Pictures stay out of the copy. Repeat exactly the lines from the first entry below through the line that contains "X011623Y016901D02*", and nothing beyond.

[Opening Supplied entries section]

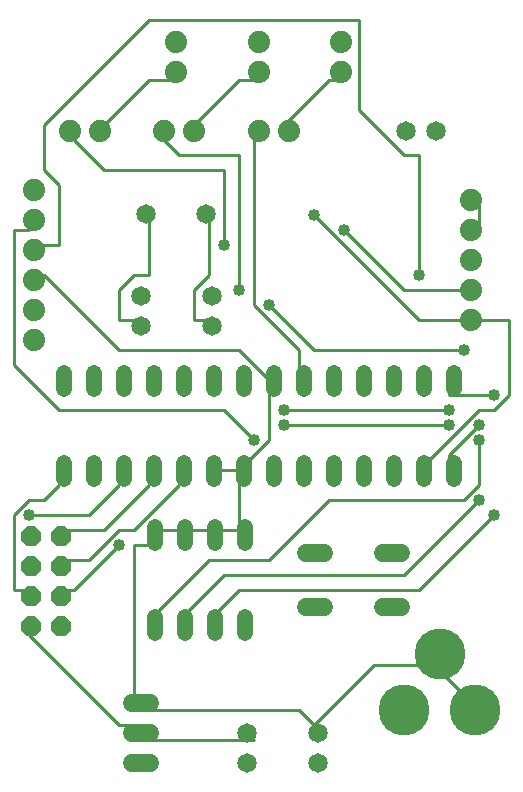
<source format=gbl>
G75*
%MOIN*%
%OFA0B0*%
%FSLAX24Y24*%
%IPPOS*%
%LPD*%
%AMOC8*
5,1,8,0,0,1.08239X$1,22.5*
%
%ADD10OC8,0.0660*%
%ADD11C,0.0740*%
%ADD12C,0.0520*%
%ADD13C,0.0600*%
%ADD14C,0.0650*%
%ADD15C,0.1700*%
%ADD16C,0.0100*%
%ADD17C,0.0400*%
D10*
X001517Y008467D03*
X001517Y009467D03*
X001517Y010467D03*
X001517Y011467D03*
X002517Y011467D03*
X002517Y010467D03*
X002517Y009467D03*
X002517Y008467D03*
D11*
X001643Y018015D03*
X001643Y019015D03*
X001643Y020015D03*
X001643Y021015D03*
X001643Y022015D03*
X001643Y023015D03*
X002824Y024983D03*
X003824Y024983D03*
X005973Y024983D03*
X006973Y024983D03*
X006367Y026952D03*
X006367Y027952D03*
X009123Y027952D03*
X009123Y026952D03*
X009123Y024983D03*
X010123Y024983D03*
X011879Y026952D03*
X011879Y027952D03*
X016210Y022684D03*
X016210Y021684D03*
X016210Y020684D03*
X016210Y019684D03*
X016210Y018684D03*
D12*
X015623Y016901D02*
X015623Y016381D01*
X014623Y016381D02*
X014623Y016901D01*
X013623Y016901D02*
X013623Y016381D01*
X012623Y016381D02*
X012623Y016901D01*
X011623Y016901D02*
X011623Y016381D01*
X010623Y016381D02*
X010623Y016901D01*
X009623Y016901D02*
X009623Y016381D01*
X008623Y016381D02*
X008623Y016901D01*
X007623Y016901D02*
X007623Y016381D01*
X006623Y016381D02*
X006623Y016901D01*
X005623Y016901D02*
X005623Y016381D01*
X004623Y016381D02*
X004623Y016901D01*
X003623Y016901D02*
X003623Y016381D01*
X002623Y016381D02*
X002623Y016901D01*
X002623Y013901D02*
X002623Y013381D01*
X003623Y013381D02*
X003623Y013901D01*
X004623Y013901D02*
X004623Y013381D01*
X005623Y013381D02*
X005623Y013901D01*
X006623Y013901D02*
X006623Y013381D01*
X007623Y013381D02*
X007623Y013901D01*
X008623Y013901D02*
X008623Y013381D01*
X009623Y013381D02*
X009623Y013901D01*
X010623Y013901D02*
X010623Y013381D01*
X011623Y013381D02*
X011623Y013901D01*
X012623Y013901D02*
X012623Y013381D01*
X013623Y013381D02*
X013623Y013901D01*
X014623Y013901D02*
X014623Y013381D01*
X015623Y013381D02*
X015623Y013901D01*
X008654Y011783D02*
X008654Y011263D01*
X007654Y011263D02*
X007654Y011783D01*
X006654Y011783D02*
X006654Y011263D01*
X005654Y011263D02*
X005654Y011783D01*
X005654Y008783D02*
X005654Y008263D01*
X006654Y008263D02*
X006654Y008783D01*
X007654Y008783D02*
X007654Y008263D01*
X008654Y008263D02*
X008654Y008783D01*
D13*
X010693Y009133D02*
X011293Y009133D01*
X011293Y010913D02*
X010693Y010913D01*
X013253Y010913D02*
X013853Y010913D01*
X013853Y009133D02*
X013253Y009133D01*
X005486Y005904D02*
X004886Y005904D01*
X004886Y004904D02*
X005486Y004904D01*
X005486Y003904D02*
X004886Y003904D01*
D14*
X008729Y003904D03*
X008729Y004904D03*
X011091Y004904D03*
X011091Y003904D03*
X007548Y018471D03*
X007548Y019471D03*
X007367Y022227D03*
X005367Y022227D03*
X005186Y019471D03*
X005186Y018471D03*
X014028Y024983D03*
X015028Y024983D03*
D15*
X015147Y007542D03*
X016328Y005692D03*
X013965Y005692D03*
D16*
X004962Y005180D02*
X004462Y005180D01*
X001462Y008180D01*
X001517Y008467D01*
X001517Y009467D02*
X001462Y009680D01*
X000962Y009680D01*
X000962Y012180D01*
X001462Y012680D01*
X001962Y012680D01*
X002462Y013180D01*
X002623Y013641D01*
X003462Y012180D02*
X001462Y012180D01*
X002462Y011680D02*
X002517Y011467D01*
X002462Y011680D02*
X003962Y011680D01*
X005462Y013180D01*
X005623Y013641D01*
X006462Y013180D02*
X006623Y013641D01*
X006462Y013180D02*
X004962Y011680D01*
X004462Y011680D01*
X003462Y010680D01*
X002462Y010680D01*
X002517Y010467D01*
X002462Y009680D02*
X002517Y009467D01*
X002462Y009680D02*
X002962Y009680D01*
X004462Y011180D01*
X004962Y011180D02*
X005462Y011180D01*
X005654Y011523D01*
X005462Y011680D01*
X006462Y011680D01*
X006654Y011523D01*
X006462Y011680D02*
X007462Y011680D01*
X007654Y011523D01*
X007462Y011680D02*
X008462Y011680D01*
X008654Y011523D01*
X008462Y011680D02*
X008462Y013180D01*
X008623Y013641D01*
X008462Y013680D01*
X009462Y014680D01*
X009462Y016180D01*
X009623Y016641D01*
X009462Y016680D01*
X008462Y017680D01*
X004462Y017680D01*
X001962Y020180D01*
X001643Y020015D01*
X001643Y021015D02*
X001962Y021180D01*
X002462Y021180D01*
X002462Y023180D01*
X001962Y023680D01*
X001962Y025180D01*
X005462Y028680D01*
X012462Y028680D01*
X012462Y025680D01*
X013962Y024180D01*
X014462Y024180D01*
X014462Y020180D01*
X013962Y019680D02*
X015962Y019680D01*
X016210Y019684D01*
X016210Y018684D02*
X015962Y018680D01*
X014462Y018680D01*
X010962Y022180D01*
X011962Y021680D02*
X013962Y019680D01*
X015962Y017680D02*
X010962Y017680D01*
X009462Y019180D01*
X008962Y019180D02*
X008962Y024680D01*
X009123Y024983D01*
X008462Y024180D02*
X006462Y024180D01*
X005962Y024680D01*
X005973Y024983D01*
X006973Y024983D02*
X006962Y025180D01*
X008462Y026680D01*
X008962Y026680D01*
X009123Y026952D01*
X009962Y025180D02*
X010123Y024983D01*
X009962Y025180D02*
X011462Y026680D01*
X011962Y026680D01*
X011879Y026952D01*
X008462Y024180D02*
X008462Y019680D01*
X008962Y019180D02*
X010462Y017680D01*
X010462Y016680D01*
X010623Y016641D01*
X009962Y015680D02*
X015462Y015680D01*
X015462Y015180D02*
X009962Y015180D01*
X008962Y014680D02*
X007962Y015680D01*
X002462Y015680D01*
X000962Y017180D01*
X000962Y021680D01*
X001462Y021680D01*
X001643Y022015D01*
X003962Y023680D02*
X002962Y024680D01*
X002824Y024983D01*
X003824Y024983D02*
X003962Y025180D01*
X005462Y026680D01*
X006462Y026680D01*
X006367Y026952D01*
X007962Y023680D02*
X003962Y023680D01*
X005367Y022227D02*
X005462Y022180D01*
X005462Y020180D01*
X004962Y020180D01*
X004462Y019680D01*
X004462Y018680D01*
X004962Y018680D01*
X005186Y018471D01*
X006962Y018680D02*
X007462Y018680D01*
X007548Y018471D01*
X006962Y018680D02*
X006962Y019680D01*
X007462Y020180D01*
X007462Y022180D01*
X007367Y022227D01*
X007962Y021180D02*
X007962Y023680D01*
X008462Y013680D02*
X007462Y013680D01*
X007623Y013641D01*
X007462Y010680D02*
X009462Y010680D01*
X011462Y012680D01*
X015962Y012680D01*
X016462Y013180D01*
X016462Y014680D01*
X016462Y015180D02*
X015462Y014180D01*
X015462Y013680D01*
X015623Y013641D01*
X016462Y012680D02*
X013962Y010180D01*
X007962Y010180D01*
X006462Y008680D01*
X006654Y008523D01*
X007462Y008680D02*
X007654Y008523D01*
X007462Y008680D02*
X008462Y009680D01*
X014462Y009680D01*
X016962Y012180D01*
X014623Y013641D02*
X014462Y013680D01*
X016462Y015680D01*
X016962Y015680D01*
X017462Y016180D01*
X017462Y018680D01*
X016462Y018680D01*
X016210Y018684D01*
X015623Y016641D02*
X015462Y016180D01*
X016962Y016180D01*
X016462Y021680D02*
X016210Y021684D01*
X016462Y021680D02*
X016462Y022680D01*
X016210Y022684D01*
X007462Y010680D02*
X005462Y008680D01*
X005654Y008523D01*
X004962Y006180D02*
X005186Y005904D01*
X005462Y005680D01*
X010462Y005680D01*
X010962Y005180D01*
X011091Y004904D01*
X010962Y005180D02*
X012962Y007180D01*
X014962Y007180D01*
X015147Y007542D01*
X014962Y007180D02*
X015962Y006180D01*
X016328Y005692D01*
X008962Y004680D02*
X008729Y004904D01*
X008962Y004680D02*
X005462Y004680D01*
X005186Y004904D01*
X004962Y005180D01*
X004962Y006180D02*
X004962Y011180D01*
X003462Y012180D02*
X004462Y013180D01*
X004623Y013641D01*
D17*
X004462Y011180D03*
X001462Y012180D03*
X007962Y021180D03*
X008462Y019680D03*
X009462Y019180D03*
X010962Y022180D03*
X011962Y021680D03*
X014462Y020180D03*
X015962Y017680D03*
X016962Y016180D03*
X016462Y015180D03*
X016462Y014680D03*
X015462Y015180D03*
X015462Y015680D03*
X016462Y012680D03*
X016962Y012180D03*
X009962Y015180D03*
X009962Y015680D03*
X008962Y014680D03*
M02*

</source>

[Closing Supplied entries section]

### Problem solution:
<source format=gbl>
G75*
%MOIN*%
%OFA0B0*%
%FSLAX24Y24*%
%IPPOS*%
%LPD*%
%AMOC8*
5,1,8,0,0,1.08239X$1,22.5*
%
%ADD10OC8,0.0660*%
%ADD11C,0.0740*%
%ADD12C,0.0520*%
%ADD13C,0.0600*%
%ADD14C,0.0650*%
%ADD15C,0.1700*%
%ADD16C,0.0100*%
%ADD17C,0.0400*%
D10*
X001517Y008467D03*
X001517Y009467D03*
X001517Y010467D03*
X001517Y011467D03*
X002517Y011467D03*
X002517Y010467D03*
X002517Y009467D03*
X002517Y008467D03*
D11*
X001643Y018015D03*
X001643Y019015D03*
X001643Y020015D03*
X001643Y021015D03*
X001643Y022015D03*
X001643Y023015D03*
X002824Y024983D03*
X003824Y024983D03*
X005973Y024983D03*
X006973Y024983D03*
X006367Y026952D03*
X006367Y027952D03*
X009123Y027952D03*
X009123Y026952D03*
X009123Y024983D03*
X010123Y024983D03*
X011879Y026952D03*
X011879Y027952D03*
X016210Y022684D03*
X016210Y021684D03*
X016210Y020684D03*
X016210Y019684D03*
X016210Y018684D03*
D12*
X015623Y016901D02*
X015623Y016381D01*
X014623Y016381D02*
X014623Y016901D01*
X013623Y016901D02*
X013623Y016381D01*
X012623Y016381D02*
X012623Y016901D01*
X011623Y016901D02*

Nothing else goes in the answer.